HISTOIRE – Cela aurait été un bel hommage rendu à l’un des derniers goumiers marocains mort récemment. En Corse, des membres du groupe d’opposition « Mouvement corse démocrate » (MCD) souhaitaient baptiser une rue de Bastia du nom de Ali Nadi, un des combattants marocains enrôlés aux côtés de la France pendant la deuxième guerre mondiale. Il avait participé, en 1943, à la libération de la Corse de l’occupation allemande.
Mais le conseil municipal de la ville, composé en majorité de nationalistes, en a décidé autrement. La motion déposée mardi 19 décembre par le MCD a été rejetée. « Le groupe municipal d’opposition regrette que la majorité du conseil municipal refuse de dénommer une rue du nom d’un des derniers goumiers, Monsieur Ali Nadi », explique au HuffPost Maroc Julien Morganti, vice-président de la communauté d’agglomération de Bastia et membre du MCD.
« Le maire a considéré qu’il préférait faire un hommage global, en rebaptisant une rue du nom de l’ensemble du régiment marocain, sauf qu’il y a déjà une rue qui porte le nom d’un bataillon marocain. Nous voulions que ce soit un hommage personnel, pour que ce soit plus parlant pour les nouvelles générations », ajoute-t-il. « C’est pour cela que nous avions fait un compromis, pour rebaptiser cette rue du nom d’Ali Nadi, au nom de l’ensemble des Marocains qui ont libéré la Corse et Bastia », souligne-t-il. « Pour nous, c’est important, dans l’acte de renommer une rue, que ce soit personnalisé ».
Parallèlement, à Ajaccio, plus grosse ville de Corse, une conseillère municipale nationaliste vient de déposer une requête pour baptiser une rue, une place ou un centre culturel de la ville du nom d’un nationaliste corse récemment décédé. « Pour une catégorie de gens, on généralise, et pour l’autre, on personnalise. Ce n’est pas acceptable, on doit traiter tout le monde de la même manière », déplore Julien Morganti, qui n’exclut cependant pas de déposer une nouvelle requête au conseil municipal, alors que la Corse s’apprête à célébrer, en octobre 2018, les 75 ans de sa libération.
« Lion de l’Atlas »
Ali Nadi, mort récemment dans le Haut-Atlas selon les médias corses, avait participé en octobre 1943 à la libération du premier département français lors des combats contre les Allemands sur le col de Teghime, dans les hauteurs de Bastia. Né en 1924, le sergent-chef Ali Nadi était officier de la Légion d’honneur, titulaire de la médaille militaire et de la Croix de Guerre 39-45. Il avait été décoré par le Général de Gaulle qui lui avait donné le surnom de « Lion de l’Atlas ».

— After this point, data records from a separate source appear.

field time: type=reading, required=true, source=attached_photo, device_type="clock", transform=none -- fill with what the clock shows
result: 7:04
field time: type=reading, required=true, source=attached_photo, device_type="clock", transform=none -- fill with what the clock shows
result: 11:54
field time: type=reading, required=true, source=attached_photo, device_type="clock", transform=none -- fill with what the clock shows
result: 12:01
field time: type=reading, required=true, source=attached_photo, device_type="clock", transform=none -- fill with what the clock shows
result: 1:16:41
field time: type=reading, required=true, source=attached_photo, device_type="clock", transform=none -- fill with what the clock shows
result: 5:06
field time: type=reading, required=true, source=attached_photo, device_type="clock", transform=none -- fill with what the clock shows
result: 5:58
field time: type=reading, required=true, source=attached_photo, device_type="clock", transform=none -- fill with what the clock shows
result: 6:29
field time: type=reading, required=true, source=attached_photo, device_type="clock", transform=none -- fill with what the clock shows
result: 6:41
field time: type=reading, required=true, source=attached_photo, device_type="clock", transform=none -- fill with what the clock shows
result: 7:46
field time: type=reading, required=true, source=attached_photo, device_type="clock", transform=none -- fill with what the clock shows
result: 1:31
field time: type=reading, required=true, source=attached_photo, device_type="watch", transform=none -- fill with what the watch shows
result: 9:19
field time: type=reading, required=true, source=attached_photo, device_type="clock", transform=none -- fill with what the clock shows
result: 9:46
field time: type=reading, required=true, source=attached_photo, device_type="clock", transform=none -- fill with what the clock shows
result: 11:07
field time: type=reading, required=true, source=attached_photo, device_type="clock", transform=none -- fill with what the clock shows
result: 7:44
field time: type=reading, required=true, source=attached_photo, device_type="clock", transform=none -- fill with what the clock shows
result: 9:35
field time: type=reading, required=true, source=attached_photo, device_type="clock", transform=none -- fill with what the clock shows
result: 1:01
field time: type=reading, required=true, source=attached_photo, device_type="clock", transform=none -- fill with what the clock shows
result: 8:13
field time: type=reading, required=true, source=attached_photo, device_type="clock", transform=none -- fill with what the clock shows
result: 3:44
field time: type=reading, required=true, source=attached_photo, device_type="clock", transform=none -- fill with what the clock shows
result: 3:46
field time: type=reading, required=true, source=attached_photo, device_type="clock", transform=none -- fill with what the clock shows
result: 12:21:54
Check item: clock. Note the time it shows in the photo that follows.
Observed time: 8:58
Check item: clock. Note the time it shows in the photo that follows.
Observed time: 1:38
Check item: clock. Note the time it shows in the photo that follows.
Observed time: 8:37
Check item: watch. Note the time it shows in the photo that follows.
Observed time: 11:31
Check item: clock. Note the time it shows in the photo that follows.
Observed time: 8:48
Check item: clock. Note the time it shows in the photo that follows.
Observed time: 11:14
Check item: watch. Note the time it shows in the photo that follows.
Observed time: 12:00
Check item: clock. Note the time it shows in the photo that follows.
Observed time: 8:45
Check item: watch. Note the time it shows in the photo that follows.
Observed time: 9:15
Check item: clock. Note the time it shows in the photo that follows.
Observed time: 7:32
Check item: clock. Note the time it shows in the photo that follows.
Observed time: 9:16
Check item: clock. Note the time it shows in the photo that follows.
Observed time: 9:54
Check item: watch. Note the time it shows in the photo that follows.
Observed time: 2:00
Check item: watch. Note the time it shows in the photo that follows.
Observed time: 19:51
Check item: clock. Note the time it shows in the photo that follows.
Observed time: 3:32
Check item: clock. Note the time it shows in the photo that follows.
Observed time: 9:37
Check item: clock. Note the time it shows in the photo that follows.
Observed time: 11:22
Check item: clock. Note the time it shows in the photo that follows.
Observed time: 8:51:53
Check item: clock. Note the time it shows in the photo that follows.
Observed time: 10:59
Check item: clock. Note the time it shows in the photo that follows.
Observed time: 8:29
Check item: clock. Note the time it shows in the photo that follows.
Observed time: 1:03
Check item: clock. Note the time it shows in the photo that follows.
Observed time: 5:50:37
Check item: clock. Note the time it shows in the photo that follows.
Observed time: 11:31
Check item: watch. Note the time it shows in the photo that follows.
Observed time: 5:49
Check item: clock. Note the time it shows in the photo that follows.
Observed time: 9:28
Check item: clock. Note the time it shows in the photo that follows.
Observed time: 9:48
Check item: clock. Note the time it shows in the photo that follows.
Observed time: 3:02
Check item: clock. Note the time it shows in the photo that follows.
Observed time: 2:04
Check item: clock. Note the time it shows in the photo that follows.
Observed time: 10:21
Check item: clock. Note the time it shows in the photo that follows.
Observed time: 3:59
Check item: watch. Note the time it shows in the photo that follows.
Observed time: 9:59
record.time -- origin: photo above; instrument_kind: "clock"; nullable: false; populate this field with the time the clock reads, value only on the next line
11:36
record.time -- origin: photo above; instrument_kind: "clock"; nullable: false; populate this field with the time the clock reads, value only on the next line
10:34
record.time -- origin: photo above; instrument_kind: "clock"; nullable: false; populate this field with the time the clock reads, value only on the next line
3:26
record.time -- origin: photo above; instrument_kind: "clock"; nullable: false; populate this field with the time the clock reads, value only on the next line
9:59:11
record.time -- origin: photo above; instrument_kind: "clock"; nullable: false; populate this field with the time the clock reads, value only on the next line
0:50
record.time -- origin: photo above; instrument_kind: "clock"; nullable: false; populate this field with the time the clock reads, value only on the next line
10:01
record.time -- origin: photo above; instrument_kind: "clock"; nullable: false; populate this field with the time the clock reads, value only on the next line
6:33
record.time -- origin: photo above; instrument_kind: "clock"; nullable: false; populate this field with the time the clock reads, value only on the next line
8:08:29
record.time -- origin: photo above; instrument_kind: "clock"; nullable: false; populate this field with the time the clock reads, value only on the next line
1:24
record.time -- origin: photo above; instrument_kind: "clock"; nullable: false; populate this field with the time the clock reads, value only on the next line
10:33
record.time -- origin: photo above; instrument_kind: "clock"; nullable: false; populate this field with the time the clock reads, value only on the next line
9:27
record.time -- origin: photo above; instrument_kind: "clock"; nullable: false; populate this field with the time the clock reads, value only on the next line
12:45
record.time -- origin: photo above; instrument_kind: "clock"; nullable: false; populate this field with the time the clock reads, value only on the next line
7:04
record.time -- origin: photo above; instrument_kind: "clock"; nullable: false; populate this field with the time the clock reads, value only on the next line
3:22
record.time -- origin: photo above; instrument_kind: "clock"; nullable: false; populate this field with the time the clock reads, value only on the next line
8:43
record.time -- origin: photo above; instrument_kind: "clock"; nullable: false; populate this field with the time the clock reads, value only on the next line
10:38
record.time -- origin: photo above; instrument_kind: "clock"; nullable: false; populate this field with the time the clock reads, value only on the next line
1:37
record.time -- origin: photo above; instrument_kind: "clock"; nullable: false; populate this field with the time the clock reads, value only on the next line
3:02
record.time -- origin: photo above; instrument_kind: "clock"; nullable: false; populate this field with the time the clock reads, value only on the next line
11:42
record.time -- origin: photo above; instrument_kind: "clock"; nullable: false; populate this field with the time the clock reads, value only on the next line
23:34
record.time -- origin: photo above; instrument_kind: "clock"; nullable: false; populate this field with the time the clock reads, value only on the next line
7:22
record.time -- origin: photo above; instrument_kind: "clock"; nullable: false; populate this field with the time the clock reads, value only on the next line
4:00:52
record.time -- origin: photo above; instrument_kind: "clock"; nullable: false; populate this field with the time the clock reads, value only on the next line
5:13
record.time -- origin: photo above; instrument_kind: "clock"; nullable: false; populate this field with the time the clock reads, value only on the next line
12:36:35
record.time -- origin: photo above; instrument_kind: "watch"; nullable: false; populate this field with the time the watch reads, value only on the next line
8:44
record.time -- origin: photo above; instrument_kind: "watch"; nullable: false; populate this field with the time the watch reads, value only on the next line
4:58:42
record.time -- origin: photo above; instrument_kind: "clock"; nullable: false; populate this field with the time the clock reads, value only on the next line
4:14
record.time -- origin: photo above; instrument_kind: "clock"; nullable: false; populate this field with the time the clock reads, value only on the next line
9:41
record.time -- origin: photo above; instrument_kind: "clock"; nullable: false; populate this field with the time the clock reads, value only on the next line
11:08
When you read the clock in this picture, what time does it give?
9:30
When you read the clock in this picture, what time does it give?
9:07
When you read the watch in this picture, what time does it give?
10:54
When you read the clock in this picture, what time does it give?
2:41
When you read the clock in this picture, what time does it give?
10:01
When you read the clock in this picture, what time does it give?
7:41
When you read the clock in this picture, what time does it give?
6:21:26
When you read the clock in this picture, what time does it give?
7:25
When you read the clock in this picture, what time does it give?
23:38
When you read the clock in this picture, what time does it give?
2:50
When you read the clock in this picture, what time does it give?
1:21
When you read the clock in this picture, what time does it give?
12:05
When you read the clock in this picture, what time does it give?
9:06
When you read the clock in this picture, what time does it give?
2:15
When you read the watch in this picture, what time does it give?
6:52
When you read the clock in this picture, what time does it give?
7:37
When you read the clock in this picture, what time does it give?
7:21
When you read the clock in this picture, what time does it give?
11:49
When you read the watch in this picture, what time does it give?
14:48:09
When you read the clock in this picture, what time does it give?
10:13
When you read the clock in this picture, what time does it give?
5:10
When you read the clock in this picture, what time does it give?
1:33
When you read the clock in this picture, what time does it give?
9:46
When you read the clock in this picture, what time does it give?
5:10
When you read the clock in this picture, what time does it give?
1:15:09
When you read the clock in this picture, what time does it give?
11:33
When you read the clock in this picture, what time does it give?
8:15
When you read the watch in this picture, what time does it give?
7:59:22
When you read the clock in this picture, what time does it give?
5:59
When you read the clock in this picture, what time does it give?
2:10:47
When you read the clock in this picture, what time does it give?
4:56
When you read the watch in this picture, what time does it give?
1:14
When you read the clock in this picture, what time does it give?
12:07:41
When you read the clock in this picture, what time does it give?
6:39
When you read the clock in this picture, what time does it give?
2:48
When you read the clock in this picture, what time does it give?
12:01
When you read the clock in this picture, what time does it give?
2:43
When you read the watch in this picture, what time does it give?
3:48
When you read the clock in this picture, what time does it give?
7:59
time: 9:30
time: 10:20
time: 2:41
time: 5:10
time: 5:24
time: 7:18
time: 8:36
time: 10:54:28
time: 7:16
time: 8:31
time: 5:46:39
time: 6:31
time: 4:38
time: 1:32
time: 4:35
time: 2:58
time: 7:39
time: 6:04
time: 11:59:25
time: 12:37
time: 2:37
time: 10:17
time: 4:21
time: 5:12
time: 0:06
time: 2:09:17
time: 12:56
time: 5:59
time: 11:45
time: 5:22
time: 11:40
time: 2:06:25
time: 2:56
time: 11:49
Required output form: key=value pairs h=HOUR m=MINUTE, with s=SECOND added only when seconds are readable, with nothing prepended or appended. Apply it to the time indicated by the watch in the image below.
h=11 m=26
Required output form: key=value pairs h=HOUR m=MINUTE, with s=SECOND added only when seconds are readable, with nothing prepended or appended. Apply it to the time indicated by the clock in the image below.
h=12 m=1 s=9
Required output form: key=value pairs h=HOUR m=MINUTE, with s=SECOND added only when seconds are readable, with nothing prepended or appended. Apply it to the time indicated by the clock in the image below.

Le choix de baptiser une rue de la ville du nom de cet ancien combattant marocain n’était pas anodin. Les dernières élections territoriales organisées le 10 décembre en Corse ont été remportées haut la main par les nationalistes. « Au moment où la Corse se vit pour certains comme un territoire à part, je pense qu’elle se doit de rappeler que nous avons besoin de tout le monde pour évoluer dans notre humanité », nous confiait la semaine dernière François Tatti, président de l’agglomération de Bastia et du MCD.
Cette motion visait ainsi, « dans un contexte national de repli identitaire », à dire aux générations futures que « des gens qui ne connaissaient pas la France se sont engagés pour elle et que certains sont morts pour la libérer des nazis », indiquait Julien Morganti.